Das zuständige spanische Gericht legte den Rechtsstreit zur Klärung der Europarechtskonformität dem EuGH vor. Dieser entschied wiederum sinngemäß, dass es die Richtlinie im Sinne der EU-Charta nicht zulasse, wenn Mitgliedsstaaten auf eine Regelung, die den Arbeitgeber wiederum verpflichte, ein Messsystem zur Erfassung der Regelarbeitszeit zu installieren, verzichteten. Ohne ein solches System könnten weder die Regelarbeitszeit noch die Überstunden objektiv und verlässlich ermittelt werden, sodass es für die Arbeitnehmer äußerst schwierig oder gar praktisch unmöglich sei, ihre Rechte durchzusetzen. Im Ergebnis obliege es den Mitgliedsstaaten, die konkreten Modalitäten der Umsetzung eines solchen Systems zu bestimmen, wobei sowohl die Form als auch die Besonderheiten des jeweiligen Tätigkeitsbereichs, wie die Unternehmensgröße, von den nationalen Gesetzgebern berücksichtigt werden dürften.
Diese Entscheidung wird große Auswirkungen auf das deutsche Arbeitsrecht, aber auch auf die europäische Praxis im Umgang mit der Arbeitszeit und den Überstunden haben. Denn eine Vielzahl von Arbeitszeiten wurde und wird in Deutschland nicht dokumentiert. Sämtliche Mitgliedsstaaten werden die Entscheidung in nationales Recht umzusetzen haben. Die Gesetzgeber erhalten zwar Spielräume hinsichtlich der Besonderheiten von Branchen, Tätigkeiten, Eigenheiten oder der Größe bestimmter Unternehmen. Dennoch enthält der europäische Richterspruch einen Gesetzgebungsauftrag. Eine Frist hat der EuGH den betroffenen Gesetzgebern und damit auch dem deutschen Gesetzgeber nicht gesetzt.
Bundesarbeitsminister Hubertus Heil, in dessen Ressort das Thema fällt, hat bereits angekündigt, bis Ende des Jahres 2019 Antworten auf die Entscheidung geben und gegebenenfalls bis dahin auch bereits einen Gesetzesentwurf vorlegen zu wollen.

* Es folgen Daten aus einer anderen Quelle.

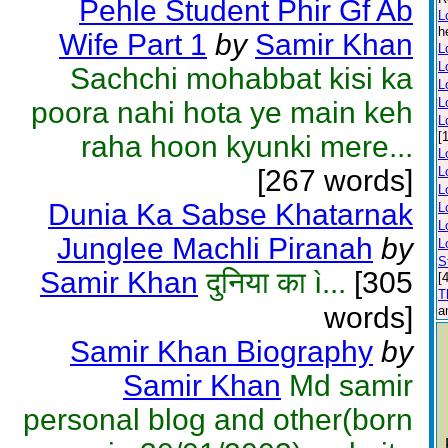
Pehle Student Phir Gf Ab
L
h
Wife Part 1
by
Samir Khan
L
L
Sachchi mohabbat kisi ka
L
L
poora nahi hota ye main keh
L
[
raha hoon kyunki mere...
L
[267 words]
L
L
Dunia Ka Sabse Khatarnak
L
L
Junglee Machli Piranah
by
L
S
Samir Khan
दुनिया का ì...
[305
[
T
words]
a
Samir Khan Biography
by
Samir Khan
Md samir
personal blog and other(born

Insbesondere vor dem Hintergrund einer sich zunehmend wandelnden Arbeitswelt – beispielsweise aufgrund der wachsenden Zahl von Homeoffice-Regelungen oder der Nutzung von mobilen Kommunikationsmitteln jenseits des Arbeitsplatzes und der Arbeitszeit – darf man gespannt sein, wie der deutsche Gesetzgeber die Entscheidung im Einzelnen umzusetzen gedenkt. Die Zeiterfassung jenseits der üblichen Systeme dürfte auch den deutschen Gesetzgeber vor große Herausforderungen stellen. Auch bisherige Modelle, wie die sogenannte Vertrauensarbeitszeit dürften künftig nicht mehr den Anforderungen der Rechtsprechung des EuGH genügen.